Il avait agressé sexuellement une gendarme sous ses ordres à la caserne: un gradé condamné et déchu
PAR FRANCK LECLERC Mis à jour le 14/11/2020 à 12:21 Publié le 14/11/2020 à 12:04
Vaguement sordide et tristement banal. Le dossier jugé ce vendredi matin devant le tribunal correctionnel de Nice ne mériterait pas d’être qualifié autrement si les faits ne s’étaient produits dans l’enceinte d’une caserne de gendarmerie.
Ce qui ajoute à l’opprobre, puisque ce gradé de 28 ans a sali l’honneur, l’uniforme et la réputation de son institution.
Laquelle, loin de le couvrir, épaulait ce vendredi sa victime, et ostensiblement. Une gendarmette de 23 ans.

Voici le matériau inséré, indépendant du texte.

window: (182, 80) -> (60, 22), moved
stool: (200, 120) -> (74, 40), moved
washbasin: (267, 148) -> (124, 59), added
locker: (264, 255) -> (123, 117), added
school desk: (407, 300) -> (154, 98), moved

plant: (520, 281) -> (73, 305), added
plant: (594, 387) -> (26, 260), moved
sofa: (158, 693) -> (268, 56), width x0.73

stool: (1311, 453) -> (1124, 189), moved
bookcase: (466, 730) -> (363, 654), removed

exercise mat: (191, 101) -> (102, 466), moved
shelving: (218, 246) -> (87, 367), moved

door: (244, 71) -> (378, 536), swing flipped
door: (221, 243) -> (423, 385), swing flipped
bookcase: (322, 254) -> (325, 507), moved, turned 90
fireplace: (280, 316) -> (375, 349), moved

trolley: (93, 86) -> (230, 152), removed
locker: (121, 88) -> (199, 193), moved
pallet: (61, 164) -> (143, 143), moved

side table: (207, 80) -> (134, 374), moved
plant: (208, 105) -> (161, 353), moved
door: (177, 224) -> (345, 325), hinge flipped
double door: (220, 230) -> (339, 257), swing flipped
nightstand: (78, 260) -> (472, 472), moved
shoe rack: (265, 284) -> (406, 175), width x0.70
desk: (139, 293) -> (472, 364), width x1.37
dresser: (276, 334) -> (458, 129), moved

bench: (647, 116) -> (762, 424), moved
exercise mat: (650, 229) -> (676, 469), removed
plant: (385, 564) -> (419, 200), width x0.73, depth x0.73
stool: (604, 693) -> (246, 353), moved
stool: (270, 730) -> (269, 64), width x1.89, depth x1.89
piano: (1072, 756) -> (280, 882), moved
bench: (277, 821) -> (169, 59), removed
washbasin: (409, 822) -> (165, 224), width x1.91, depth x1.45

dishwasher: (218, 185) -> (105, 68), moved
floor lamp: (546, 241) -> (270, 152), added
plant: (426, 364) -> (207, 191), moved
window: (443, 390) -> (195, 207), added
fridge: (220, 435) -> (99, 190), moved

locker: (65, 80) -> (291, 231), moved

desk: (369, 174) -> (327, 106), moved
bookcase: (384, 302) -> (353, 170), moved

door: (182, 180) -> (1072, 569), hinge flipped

Alternativement tremblante et tétanisée, manifestement très affectée. Soirée du 16 août. Une petite brigade, dans l’arrière-pays. Le maréchal des logis chef J. propose à deux gendarmes adjoints volontaires de prendre un verre. Quelques verres. Trop de verres.
Anisette et tequila, le mélange ne tarde pas à produire un effet dévastateur. Il apparait que J. est un dragueur. « Coureur de jupons« , selon la procureure.
La jeune gendarmette, une jolie brune, ne déplaît pas à ce solide et beau garçon qui en ferait bien son affaire.
Tout ce petit monde réside au même endroit. Lui est en position de commandement, ce soir-là elle fait relâche.
L’alcool aidant, il s’enhardit et, totalement désinhibé, tente de l’embrasser sur le balcon. Elle tourne la tête et se dégage.
Le message devrait être clair, sans les vapeurs de l’éthanol.
Il n’en reste pas là. Un peu plus tard dans la soirée, les deux hommes doivent raccompagner la jeune femme dans son logement partagé, puisqu’elle est incapable de marcher. J. parvient à subtiliser les clés et, feignant de rentrer dans son appartement, la rejoint subrepticement, alors qu’elle commence à somnoler.
Il s’allonge sur elle, la caresse, commence à déboutonner son short et son chemisier. Elle trouve la force de protester: « Non, pas ça« .
Il se relève, s’excuse et quitte la pièce sans insister. Le ministère public décrira toute sa souffrance à elle, au réveil ; la sensation d’avoir vécu un mauvais rêve. « Il était son partenaire de patrouille. Son chef qui, soi-disant, l’avait prise sous son aile. »
Jugeant « hors sujet » la circonstance aggravante selon laquelle l’agression sexuelle aurait été commise par une personne ayant autorité, compte tenu du contexte de l’infraction, elle requerra deux ans d’emprisonnement, dont un avec sursis.
Peu disert, plutôt athlétique, le jeune homme, états de service irréprochables mais séducteur invétéré, s’en veut de lui avoir fait « tant de mal« .
Il s’en est fait aussi à lui-même, ce soir-là. Sa compagne ne l’a pas quitté, mais pour le reste, il a tout perdu. Lui qui aime son métier a été suspendu, mis à l’index par toute sa hiérarchie dont il a trahi la confiance.
Me Olesky, au nom de la victime: « Elle s’est sentie chosifiée. Déshumanisée. Trois mois après les faits, elle est encore prostrée, stressée, hyper-angoissée à l’idée de cette audience. »
Elle a dû changer de brigade, réfléchit même à une possible mutation dans une autre région. Pour Me Carles, sur le moment, le prévenu a « l’impression que c’est possible » et croit simplement que la jeune femme est gênée par la présence d’un tiers.
D’où l’espoir de son client d’obtenir ses faveurs en la rejoignant dans sa chambre. « Quand elle le lui demande, il s’arrête. Ce n’est pas un prédateur. Dans sa tête, il n’y a pas de mal. »
Le tribunal ne l’entend pas ainsi. La condamnation est sévère. Dix-huit mois avec sursis probatoire pendant deux ans, interdiction définitive d’exercer, inscription au fichier des auteurs d’infractions sexuelles ou violentes.
Le gendarme déchu a dix jours pour faire appel.